Supplied text
In the animal-themed animated series, Arthur, the main character, is also an aardvark, and Mr. Ratburn is his favorite teacher. A fan page for the cartoon notes that Mr. Ratburn “is primarily known for being a strict teacher, but he has many other hobbies outside of the classroom, including puppetry, playing in a rock band, and bird-watching. He is also seen as a role model by several students.” Additionally, the now-gay character is portrayed as “friendly, helpful and good-natured, rarely showing any hint of malice, and has shown that he truly cares about his students time and time again.”

In other words, he is just the type of favorable character needed to put a positive spin on the homosexual lifestyle.

Beginning its 22nd season, the daily PBS cartoon show is mainly aimed at children four to eight years old, and often deals with sensitive issues such as cancer, diabetes, dyslexia — and now the gay lifestyle.

In this episode, entitled “Mr. Ratburn and the Special Someone,” Arthur and his friends are invited to attend Mr. Ratburn’s wedding, and assume he is marrying Patty, a female rat. But when they realize that Patty is actually Mr. Ratburn’s sister, it isn’t long until they see their teacher walking down the isle with Patrick, his soon-to-be “husband.”

The realization that Mr. Ratburn is gay and is marrying a man prompts one of the children to observe: “It’s a brand new world!”

CBN News noted that “this is not the first time the cartoon series has featured a gay character. In a 2005 episode from the spinoff series Postcards from Buster, Arthur’s best friend meets several children who have two moms while on a trip to Vermont.” While the term “lesbian” was not used in the episode, PBS later took down the offensive episode after receiving a letter from then-Secretary of Education Margaret Spellings, who condemned the episode and asked PBS to “strongly consider” returning the federal funding it used to produce it.

Tasks to carry out
a - In the article about the Arthur wedding episode, what hobbies does Mr. Ratburn have outside the classroom?
b - Write the next part of the article about the Arthur wedding episode, picking up after its final sentence.

Dataset excerpts
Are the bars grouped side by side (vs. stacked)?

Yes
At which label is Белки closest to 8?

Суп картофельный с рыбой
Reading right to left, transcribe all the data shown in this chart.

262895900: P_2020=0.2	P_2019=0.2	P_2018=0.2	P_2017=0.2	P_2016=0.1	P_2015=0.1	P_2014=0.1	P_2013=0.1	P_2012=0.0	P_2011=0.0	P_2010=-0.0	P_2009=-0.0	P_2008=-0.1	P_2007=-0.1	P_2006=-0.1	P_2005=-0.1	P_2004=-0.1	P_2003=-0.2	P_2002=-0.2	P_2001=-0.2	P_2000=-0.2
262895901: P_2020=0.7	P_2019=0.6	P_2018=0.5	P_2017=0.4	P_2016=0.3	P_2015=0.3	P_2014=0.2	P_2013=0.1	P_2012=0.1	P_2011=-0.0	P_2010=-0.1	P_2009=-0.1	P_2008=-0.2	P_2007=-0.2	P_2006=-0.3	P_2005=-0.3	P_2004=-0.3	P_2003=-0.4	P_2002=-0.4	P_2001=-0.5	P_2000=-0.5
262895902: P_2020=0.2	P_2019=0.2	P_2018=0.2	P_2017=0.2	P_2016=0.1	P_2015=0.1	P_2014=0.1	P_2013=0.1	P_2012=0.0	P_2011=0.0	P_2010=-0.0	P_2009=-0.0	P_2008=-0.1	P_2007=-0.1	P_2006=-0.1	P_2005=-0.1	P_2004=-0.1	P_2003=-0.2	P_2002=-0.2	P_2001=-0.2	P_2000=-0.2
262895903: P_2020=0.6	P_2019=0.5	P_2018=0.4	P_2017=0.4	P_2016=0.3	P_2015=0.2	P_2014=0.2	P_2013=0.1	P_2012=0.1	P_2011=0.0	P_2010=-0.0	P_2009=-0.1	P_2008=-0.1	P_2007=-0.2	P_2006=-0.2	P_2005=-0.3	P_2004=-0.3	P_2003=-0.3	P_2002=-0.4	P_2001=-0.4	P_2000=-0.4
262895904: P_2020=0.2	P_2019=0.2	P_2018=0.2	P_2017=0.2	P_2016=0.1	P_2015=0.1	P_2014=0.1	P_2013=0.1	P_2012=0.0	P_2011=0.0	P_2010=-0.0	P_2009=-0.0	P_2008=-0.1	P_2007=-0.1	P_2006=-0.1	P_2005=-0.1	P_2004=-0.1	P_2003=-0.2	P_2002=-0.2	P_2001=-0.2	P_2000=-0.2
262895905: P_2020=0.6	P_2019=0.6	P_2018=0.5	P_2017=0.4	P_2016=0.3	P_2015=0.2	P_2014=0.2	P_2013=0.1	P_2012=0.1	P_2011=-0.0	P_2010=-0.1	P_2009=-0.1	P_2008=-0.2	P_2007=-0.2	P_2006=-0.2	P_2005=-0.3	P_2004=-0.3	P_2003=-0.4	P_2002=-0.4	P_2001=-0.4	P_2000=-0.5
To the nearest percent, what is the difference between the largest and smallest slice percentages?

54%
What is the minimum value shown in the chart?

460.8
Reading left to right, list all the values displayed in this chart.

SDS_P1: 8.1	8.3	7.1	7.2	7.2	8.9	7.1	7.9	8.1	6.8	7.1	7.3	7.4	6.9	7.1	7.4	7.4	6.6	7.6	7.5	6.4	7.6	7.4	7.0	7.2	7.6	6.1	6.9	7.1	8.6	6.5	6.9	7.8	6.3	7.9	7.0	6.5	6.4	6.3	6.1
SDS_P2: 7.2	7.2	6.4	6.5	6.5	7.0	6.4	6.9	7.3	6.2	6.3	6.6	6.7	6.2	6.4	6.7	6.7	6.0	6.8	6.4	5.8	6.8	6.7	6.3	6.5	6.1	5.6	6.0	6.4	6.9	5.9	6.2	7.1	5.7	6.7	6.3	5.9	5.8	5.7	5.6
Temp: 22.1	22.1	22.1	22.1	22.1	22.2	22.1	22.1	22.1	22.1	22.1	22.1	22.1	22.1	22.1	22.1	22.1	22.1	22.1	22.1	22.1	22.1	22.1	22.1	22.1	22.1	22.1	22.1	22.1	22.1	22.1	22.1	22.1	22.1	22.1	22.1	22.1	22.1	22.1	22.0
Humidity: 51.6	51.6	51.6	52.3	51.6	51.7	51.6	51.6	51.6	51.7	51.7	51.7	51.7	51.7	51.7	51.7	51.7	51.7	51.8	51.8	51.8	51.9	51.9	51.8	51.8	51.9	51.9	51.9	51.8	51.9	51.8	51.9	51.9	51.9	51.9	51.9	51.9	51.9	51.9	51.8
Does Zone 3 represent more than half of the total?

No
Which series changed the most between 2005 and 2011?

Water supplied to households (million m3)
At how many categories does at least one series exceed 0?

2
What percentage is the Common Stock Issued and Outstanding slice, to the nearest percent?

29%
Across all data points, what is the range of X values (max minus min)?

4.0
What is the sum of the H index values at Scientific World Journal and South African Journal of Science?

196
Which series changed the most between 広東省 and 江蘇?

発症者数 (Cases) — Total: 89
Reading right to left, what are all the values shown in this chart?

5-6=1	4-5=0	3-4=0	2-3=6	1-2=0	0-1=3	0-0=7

Answers by task
a - puppetry, playing in a rock band, bird-watching

b -
And while there were the predictable wild cheers from the homosexual community for PBS’ “courage” to introduce LGBTQ themes into its erstwhile innocent kids’ show, some observers challenged the network’s wisdom and sensibilities.

“Arthur is a kids show that tackles a lot of serious issues, which is a good thing,” tweeted one individual. “But now, they’re going a little too far with it.”

Another tweeted that “apparently Mr. Ratburn from Arthur is gay…. That’s cool and all but why? It’s a kids show, it doesn’t exactly ‘need’ an openly gay character.”

Opined another: “It’s not up to PBS to brainwash/recruit children. The gay community is in the vast minority. One wouldn't know it though between TV, movies, commercials, etc. The Gay Mafia is out in full force.”

In response, PBS released a statement insisting that “PBS KIDS programs are designed to reflect the diversity of communities across the nation. We believe it is important to represent the wide array of adults in the lives of children who look to PBS KIDS every day.”

One parent whose children viewed the Arthur episode contacted pro-family website LifeSiteNews.com to say that while the cartoon children were portrayed as “a bit surprised but mostly nonchalant about the whole thing … in the real world, our children were shocked and confused.”

Writing in the American Thinker, Drew Belsky quoted LifeSiteNews that in the episode in question, Patrick the aardvark “winks knowingly” toward the viewers as he walks down the isle with Mr. Ratburn, “whereupon eight-year-old Arthur and his classmate exchange delighted smiles.”

Writes Belsky: “I wonder how many parents thrill at the thought of a homosexual ‘winking knowingly’ at their kids as he prepares to go to bed with another guy. A man winking at eight-year-olds on his wedding night is creepy even when he’s legitimately getting married — by which I must specify to a woman, since that redundancy has to be spelled out in our perverse generation.”

Belsky goes on to observe that with PBS’s insertion of homosexual themes, Arthur is no longer simply a children’s TV show, but a “surface-level indicator of deep societal degradation. Conservatives need to take good moral standards seriously, live that stance all the way down to their choices of entertainment, and expect the same from their neighbors. Otherwise, good luck protecting your kids.”